Yes it is a legal entity, but it does not have own motives. It is just a vehicle for human activities. You can't call a company to the witness stand, and you can't put it in jail. Even if you could, it would not suffer.
I'm guessing some actions that could be interpreted as abusive, could to some extent have been random. But internal communications tell you if they were random or planned out.

I think that maybe goes for going after the decision makers.

As for deciding if the company needs regulation or being broken up because it's operating as a monopoly, there I would agree with you. It wouldn't really matter if it just happened as an accident of the market, or as a planned outcome, if it creates a bad market dynamic, it should be corrected.

I imagine it has to do with intent and willfulness.

Not sure if that’s relevant or not in a monopoly case though.

since Discovery is used in almost all civil and criminal actions:

You're proposing abolishing it but only in antitrust cases?

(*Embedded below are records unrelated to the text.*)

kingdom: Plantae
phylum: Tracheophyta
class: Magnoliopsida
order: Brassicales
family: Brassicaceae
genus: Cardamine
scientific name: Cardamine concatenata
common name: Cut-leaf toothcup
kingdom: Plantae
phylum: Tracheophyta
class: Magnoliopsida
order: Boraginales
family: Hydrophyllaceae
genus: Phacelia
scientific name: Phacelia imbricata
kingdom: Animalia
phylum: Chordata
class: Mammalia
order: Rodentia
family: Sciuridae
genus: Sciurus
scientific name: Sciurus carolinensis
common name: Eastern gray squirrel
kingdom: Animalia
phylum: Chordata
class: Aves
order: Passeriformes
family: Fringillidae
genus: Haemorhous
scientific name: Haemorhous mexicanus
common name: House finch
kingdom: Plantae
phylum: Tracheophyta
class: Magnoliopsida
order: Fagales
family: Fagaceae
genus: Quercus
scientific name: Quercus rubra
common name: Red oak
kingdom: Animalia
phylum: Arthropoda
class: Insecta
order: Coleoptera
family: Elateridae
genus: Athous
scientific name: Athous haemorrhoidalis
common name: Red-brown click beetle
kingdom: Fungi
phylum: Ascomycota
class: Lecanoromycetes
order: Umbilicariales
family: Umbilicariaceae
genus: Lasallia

The materials found during discovery are not always relevant. You can discover all of them, but then some of them shouldn't be presented to the court or jury.
Intent(like possession) is 9/10ths of the law.
I believe the original was “possession is 9 points of the law” and over time it has been bastardized into “nine tenths”.
also, "intent" is never 9 points of the law, let alone 9/10.

it's one of the points.

> I've seen plenty of things that have been taken out of context, and portrayed actions in a really false light

And in those situations, the answer to "What context, exactly, is missing?" would be exculpatory. If it is out of context, the context would demonstrate that. If it's as damning as it seems, then "you're taking that out of context" will be demonstrated to be BS when context is provided.

And LA didn’t burn after the Rodney King verdict?

A lot of people don’t bother before deciding, despite the procedures.

> "out of context" is the standard BS answer to anything.

You are completely wrong on this one. People routinely take things out of context on purpose to defame others. Thats so common I am surprised you can make the opposite claim.

I've asked in a bunch of places here "what IS the 'context', then?" No one has an answer.
Why do you expect anyone here to answer you? You're not the judge, and presumably no one posting in this thread is an attorney representing Google in this case.
why do I expect anyone to answer? They said, "out of context" as if there's some broader context that would put it in a different light. OK, what is it?

Otherwise, it's just empty legal boilerplate, i.e. performance art.